En somme, ce que veut l’entrepreneur, c’est donner des clés à ceux qu’il emploie. Leur attitude envers lui témoigne d’ailleurs d’un respect mutuel bien plus que d’une déférence. «La plupart de nos employés (ndlr: Ning, sa femme, a fondé un spa également à Siem Reap) sont avec nous depuis quinze ans.» L’origine du couple – elle est Thaïe, lui à moitié Cambodgien par sa mère – est-elle pour quelque chose dans cette belle intégration? «Cela ne veut rien dire», lâche-t-il. On en revient à la culture. Si Laurent possède un appartement à Prilly, «au cas où les enfants font des études à Lausanne», et a emmené sa famille vivre deux ans à Lisbonne «pour qu’ils connaissent le Vieux-Continent», Ning a aussi acheté un lopin de terre à Surin, dans le nord-est de la Thaïlande, près de ses parents paysans. «Plus tard, on s’installera là-bas. Les parents viendront à la maison pour leur retraite. C’est exclu de les laisser seuls! Tant que j’ai un coin pour moi…»

www.terrecambodge.com

Créé: 16.08.2018, 09h08

Trajectoire

1969 Naît le 21 décembre, à Zurich, d’un père assureur schwytzois et d’une mère au foyer franco-cambodgienne. Grandit à Nyon, puis à Givrins.

1987-1988 Premiers voyages en Thaïlande et au Vietnam.

1992 Part deux mois au Cambodge, qui vient d’ouvrir ses frontières aux casques bleus de l’ONU. Fait le tour du pays en routard. Rencontre sa famille cambodgienne.

1996 Repart définitivement au Cambodge après des études en génie civil à l’EPFL, y cherche du travail pour s’y établir.

1997 Juste après le coup d’État, s’engage pour Handicap International, pour recréer un système hydraulique à Battambang. Vit la «libération» de Phnom Kulen, un des derniers bastions des Khmers rouges.

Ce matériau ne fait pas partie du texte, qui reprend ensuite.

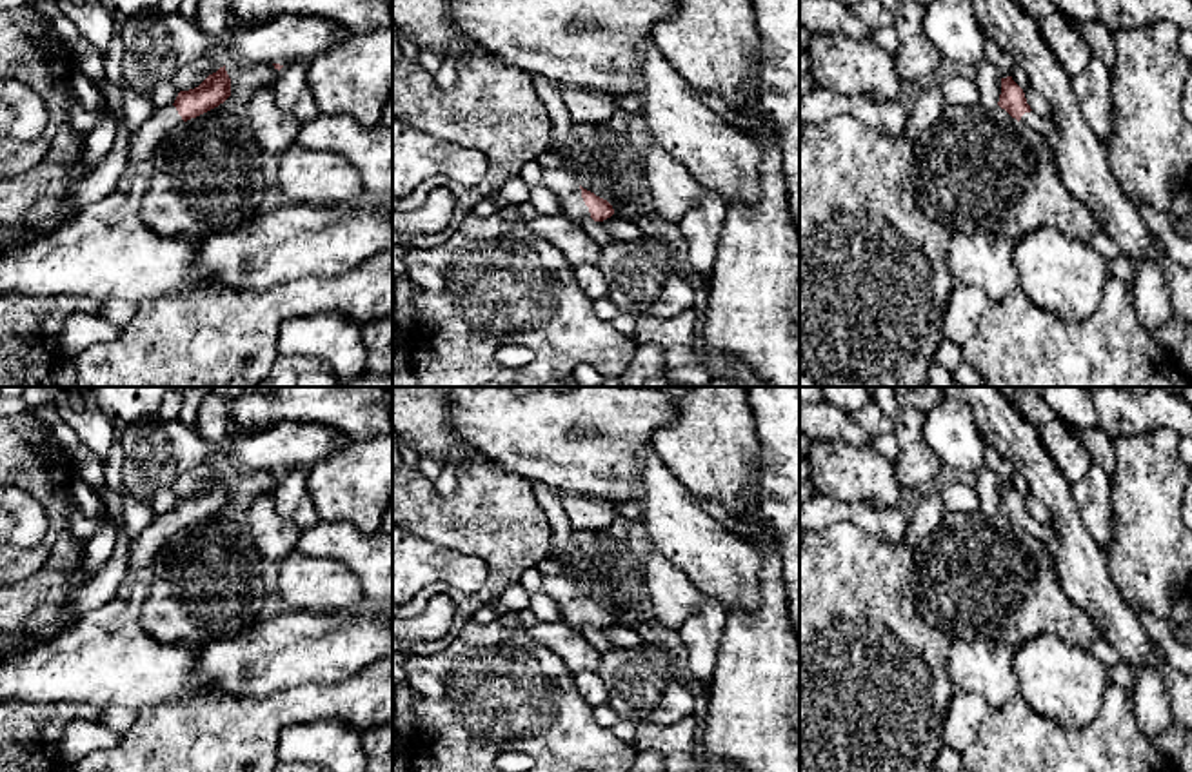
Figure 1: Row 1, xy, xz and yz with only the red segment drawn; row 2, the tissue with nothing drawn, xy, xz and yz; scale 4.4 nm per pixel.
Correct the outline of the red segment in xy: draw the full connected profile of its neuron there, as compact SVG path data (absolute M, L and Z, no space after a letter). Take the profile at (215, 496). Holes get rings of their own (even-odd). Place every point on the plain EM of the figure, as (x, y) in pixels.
M225 472L209 481L198 494L180 498L173 512L156 514L129 545L129 567L118 594L105 605L80 618L49 641L18 656L0 659L0 703L87 703L93 707L120 705L144 708L149 705L222 696L218 685L198 674L198 647L162 643L140 625L140 609L153 585L154 558L164 543L182 529L196 525L231 503Z

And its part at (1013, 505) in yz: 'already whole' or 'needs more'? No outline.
needs more

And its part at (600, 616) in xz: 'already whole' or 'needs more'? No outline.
needs more

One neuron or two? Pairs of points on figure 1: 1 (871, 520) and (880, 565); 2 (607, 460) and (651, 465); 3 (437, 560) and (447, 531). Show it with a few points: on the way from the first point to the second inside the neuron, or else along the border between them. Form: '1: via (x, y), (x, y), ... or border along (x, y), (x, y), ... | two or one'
1: border along (833, 524), (853, 522), (884, 538), (902, 540) | two
2: border along (649, 444), (638, 453), (640, 493), (631, 500) | two
3: border along (411, 533), (482, 560) | two

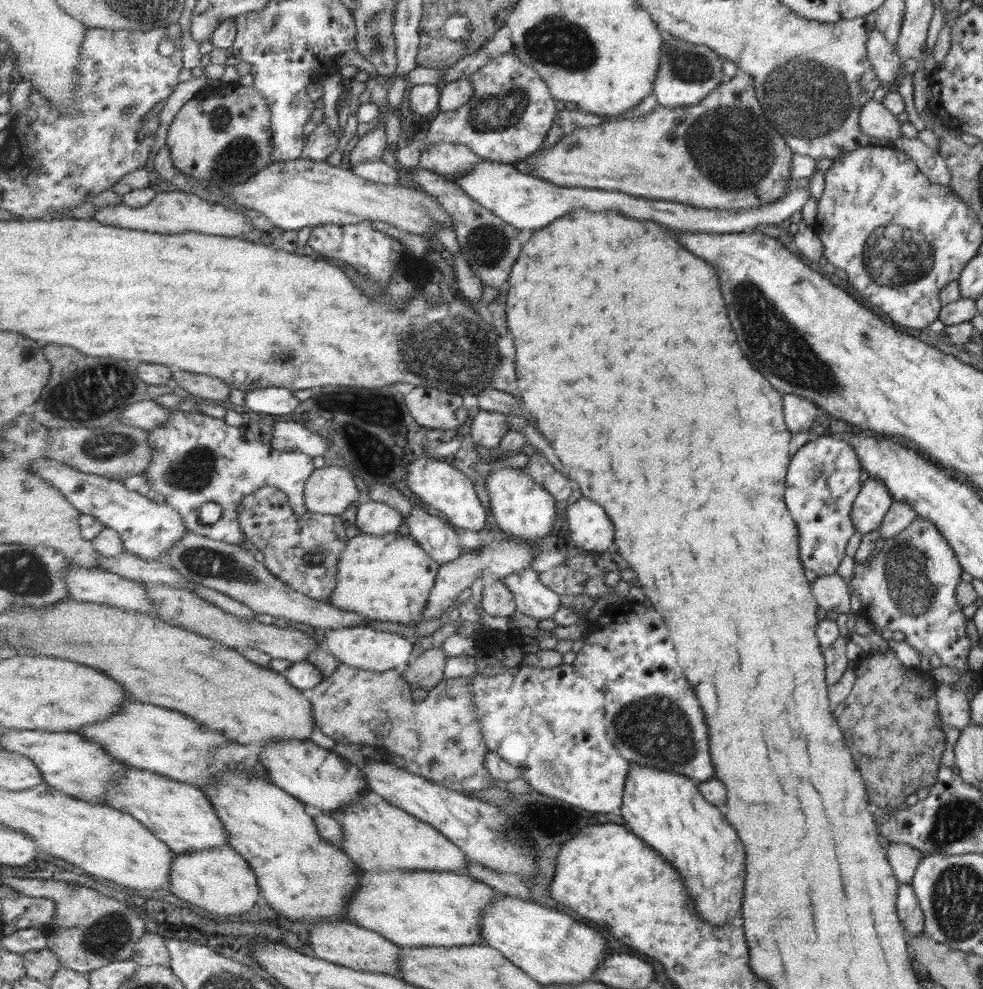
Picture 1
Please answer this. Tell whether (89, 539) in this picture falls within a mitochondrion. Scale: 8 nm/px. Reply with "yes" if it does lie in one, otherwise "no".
no

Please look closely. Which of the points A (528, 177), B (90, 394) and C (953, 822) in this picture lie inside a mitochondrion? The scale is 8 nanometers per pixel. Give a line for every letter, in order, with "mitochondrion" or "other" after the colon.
A: other
B: mitochondrion
C: mitochondrion

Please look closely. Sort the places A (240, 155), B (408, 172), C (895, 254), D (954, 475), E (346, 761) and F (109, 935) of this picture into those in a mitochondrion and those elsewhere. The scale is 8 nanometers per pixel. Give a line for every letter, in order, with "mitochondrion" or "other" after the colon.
A: mitochondrion
B: other
C: mitochondrion
D: other
E: other
F: mitochondrion

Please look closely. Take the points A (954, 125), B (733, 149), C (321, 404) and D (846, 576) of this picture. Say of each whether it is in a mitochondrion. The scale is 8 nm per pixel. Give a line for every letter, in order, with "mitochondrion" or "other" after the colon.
A: other
B: mitochondrion
C: other
D: other

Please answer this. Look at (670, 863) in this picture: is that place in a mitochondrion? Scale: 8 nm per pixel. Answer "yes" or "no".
no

1998 Travaille sur le chantier de Kantha Bopha, l’hôpital fondé par Beat Richner à Siem Reap. Ouvre le Tooi Tooi Bar («tout petit bar») dans un minuscule local au centre-ville, où il crée parallèlement son agence de voyages Terre Cambodge. Y rencontre sa future femme, Ning, responsable qualité au spa du Sofitel, qui ouvre un salon à l’étage. Ils sont les parents de Khem, 14 ans, et Anya, 12 ans.